In Woman: An Intimate Geography, Natalie Angier writes:
Women are said to need an investing male. We think we know the reason. Human babies are difficult and time-consuming to raise. Stone Age mothers needed husbands to bring home the bison. Yet the age-old assumption that male parental investment lies at the heart of human evolution is now open to serious question. Men in traditional foraging cultures do not necessarily invest resources in their offspring. Among the Hadza of Africa, for example, the men hunt, but they share the bounty of that hunting widely, politically, strategically. They don't deliver it straight to the mouths of their progeny. Women rely on their senior female kin to help feed their children. The women and their children in a gathering-hunting society clearly benefit from the meat that hunters bring back to the group. But they benefit as a group, not as a collection of nuclear family units, each beholden to the father's personal pound of wildeburger.

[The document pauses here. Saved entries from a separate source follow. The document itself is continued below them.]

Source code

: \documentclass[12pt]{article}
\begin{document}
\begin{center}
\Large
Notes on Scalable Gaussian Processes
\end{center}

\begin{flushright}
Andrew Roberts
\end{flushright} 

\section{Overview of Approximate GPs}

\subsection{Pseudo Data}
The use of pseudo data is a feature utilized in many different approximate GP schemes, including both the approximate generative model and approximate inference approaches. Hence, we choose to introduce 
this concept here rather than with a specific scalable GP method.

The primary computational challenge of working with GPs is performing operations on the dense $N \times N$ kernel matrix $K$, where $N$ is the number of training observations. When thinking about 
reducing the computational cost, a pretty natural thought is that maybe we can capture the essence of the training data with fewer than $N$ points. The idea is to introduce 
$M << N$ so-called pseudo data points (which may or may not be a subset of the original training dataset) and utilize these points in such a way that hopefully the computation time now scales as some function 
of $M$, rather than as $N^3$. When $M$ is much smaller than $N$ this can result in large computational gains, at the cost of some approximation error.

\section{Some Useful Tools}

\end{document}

This is a startling revelation, which upends many of our presumptions about the origins of marriage and what women want from men and men from women. If the environment of evolutionary adaptation is not defined primarily by male parental investment, the bedrock of so much of evolutionary psychology's theories, then we can throw the door wide open and ask new questions, rather than endlessly repeating ditties and calling the female coy long after she has run her petticoats through the presidential paper shredder.
For example: Nicholas Blurton Jones, of the University of California at Los Angeles, and others have proposed that marriage developed as an extension of men's efforts at mate guarding. If the cost of philandering becomes ludicrously high, the man might be better off trying to claim rights to one woman at a time. Regular sex with a fertile female is at least likely to yield offspring at comparatively little risk to his life, particularly if sexual access to the woman is formalized through a public ceremony -- a wedding. Looked at from this perspective, one must wonder why an ancestral woman bothered to get married, particularly if she and her female relatives did most of the work of keeping the family fed from year to year. Perhaps, Blurton Jones suggests, to limit the degree to which she was harassed. The cost of chronic male harassment may be too high to bear. Better to agree to a ritualized bond with a male, and to benefit from whatever hands-off policy that marriage may bring, than to spend all of her time locked in one sexual dialectic or another.
Thus marriage may have arisen as a multifaceted social pact: between man and woman, between male and male, and between the couple and the tribe. It is a reasonable solution to a series of cultural challenges that arose in concert with the expansion of the human neocortex. But its roots may not be what we think they are, nor may our contemporary mating behaviors stem from the pressures of an ancestral environment as it is commonly portrayed, in which a woman needed a mate to help feed and clothe her young. Instead, our "deep" feelings about marriage may be more pragmatic, more contextual, and, dare I say it, more egalitarian than we give them credit for being.